Tradition und Moderne

Für Monsieur Boureima beginnt jetzt der praktische Teil des Festes. Er war der erste im Dorf, der Waren aus China nach Bamba brachte und die will er heute verkaufen.

Sein Verkaufsschlager: bunte Schläppchen. "Sie sind einfach chicker als die herkömmlichen. Sie sind fantastisch", schwärmen die Mädchen, "und das hier sind die letzten. Wir wollen sie unbedingt haben."

"Chinesische Produkte verkaufen sich ungeheuer gut", erklärt Monsieur Boureima. "Die Dogon lieben sie, weil sie modern sind. Natürlich haben wir auch weiterhin unsere traditionelle Dogon-Kleider und Ledertaschen auf dem Markt und dazu tagen die Frauen gerne diese glitzernden Schuhe."

Modische Accessoires – die machen diese traditionellen Feste erst wieder interessant. Und die neuen Badelatschen machen sich besonders gut.

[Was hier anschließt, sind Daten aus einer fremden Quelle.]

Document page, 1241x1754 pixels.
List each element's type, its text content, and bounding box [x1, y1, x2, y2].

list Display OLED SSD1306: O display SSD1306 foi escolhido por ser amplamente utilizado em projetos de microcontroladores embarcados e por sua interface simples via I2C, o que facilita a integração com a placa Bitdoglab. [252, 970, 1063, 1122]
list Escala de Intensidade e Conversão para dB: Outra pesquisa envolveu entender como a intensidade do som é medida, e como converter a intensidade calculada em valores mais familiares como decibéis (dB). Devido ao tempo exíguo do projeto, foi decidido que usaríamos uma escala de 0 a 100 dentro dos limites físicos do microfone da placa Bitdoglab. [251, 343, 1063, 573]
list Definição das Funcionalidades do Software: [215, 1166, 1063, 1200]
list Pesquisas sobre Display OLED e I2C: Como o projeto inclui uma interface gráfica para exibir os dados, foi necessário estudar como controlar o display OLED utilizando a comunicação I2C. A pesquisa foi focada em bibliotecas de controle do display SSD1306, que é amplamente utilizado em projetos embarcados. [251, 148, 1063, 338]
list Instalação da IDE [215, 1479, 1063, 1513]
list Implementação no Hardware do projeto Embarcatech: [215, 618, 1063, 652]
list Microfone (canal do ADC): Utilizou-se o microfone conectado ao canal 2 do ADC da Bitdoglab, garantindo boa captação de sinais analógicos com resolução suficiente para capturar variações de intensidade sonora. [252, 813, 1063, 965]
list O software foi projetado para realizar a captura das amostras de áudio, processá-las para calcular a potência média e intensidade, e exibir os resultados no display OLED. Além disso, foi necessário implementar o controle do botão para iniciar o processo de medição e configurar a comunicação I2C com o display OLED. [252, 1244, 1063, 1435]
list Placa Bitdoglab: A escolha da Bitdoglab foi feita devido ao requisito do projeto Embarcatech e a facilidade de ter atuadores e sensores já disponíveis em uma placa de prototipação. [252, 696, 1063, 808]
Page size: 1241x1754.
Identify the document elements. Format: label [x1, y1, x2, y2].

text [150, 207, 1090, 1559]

Und auch in diesem Jahr darf Monsieur Boureima das Freudenfeuer der Dorfgemeinde eröffnen und damit den Tanz auf den sich die jungen Mädchen mit ihren Badelatschen schon lange gefreut haben.

Die Dogon, das traditionsbewusste Volk, lassen sich allmählich auf Neues ein. Doch manches ändert sich nie. Das Dorffest am alten Teich war und ist eine der besten Heiratsbörsen im ganzen Umkreis.